Problem: Every record that follows is to be copied exactly, with the pictures omitted.
── Extracted material
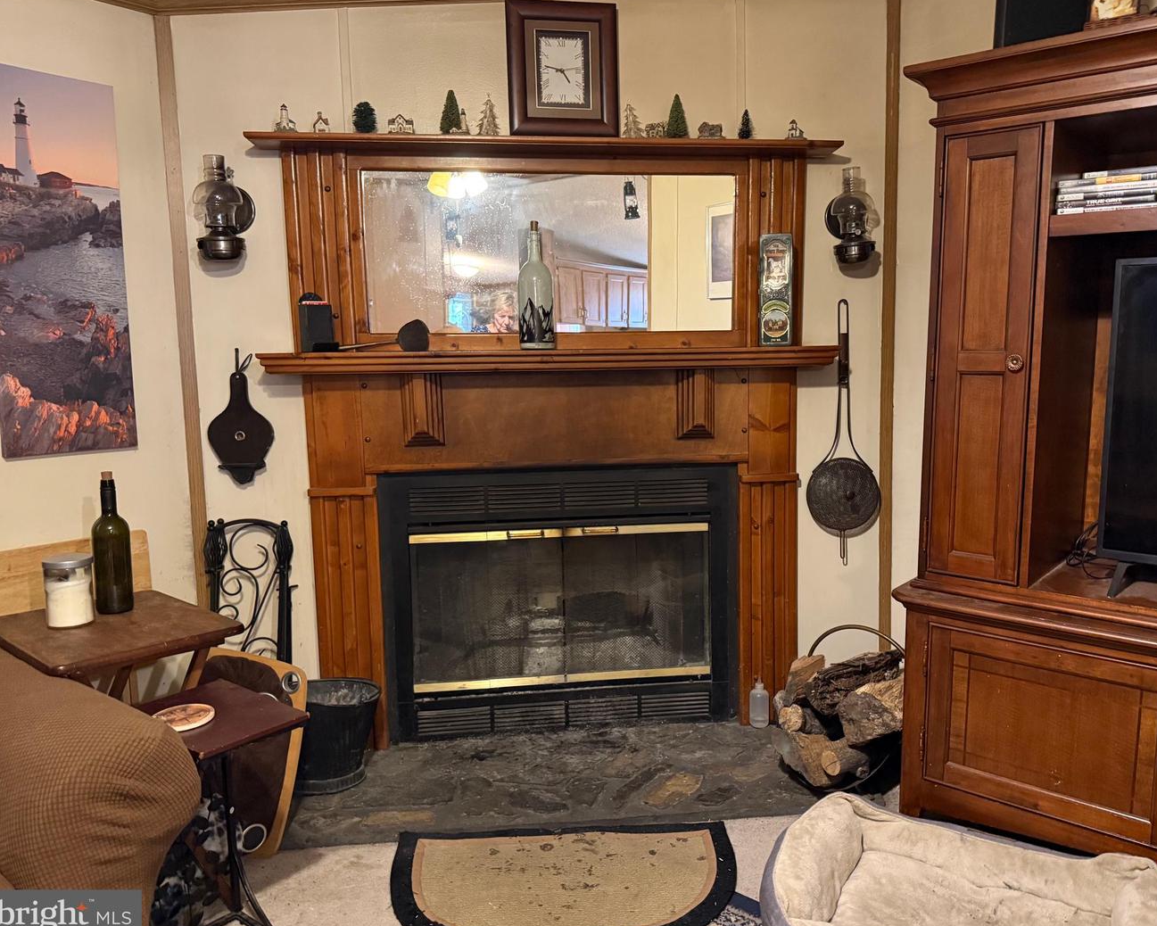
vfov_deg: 54.9
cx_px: 627
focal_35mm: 26
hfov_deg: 65.9
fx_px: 890
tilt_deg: -7.4
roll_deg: +0.4
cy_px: 459
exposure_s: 1/30
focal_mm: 6.76
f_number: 1.78
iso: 800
────
Expected output:
vfov_deg: 54.9
cx_px: 627
focal_35mm: 26
hfov_deg: 65.9
fx_px: 890
tilt_deg: -7.4
roll_deg: +0.4
cy_px: 459
exposure_s: 1/30
focal_mm: 6.76
f_number: 1.78
iso: 800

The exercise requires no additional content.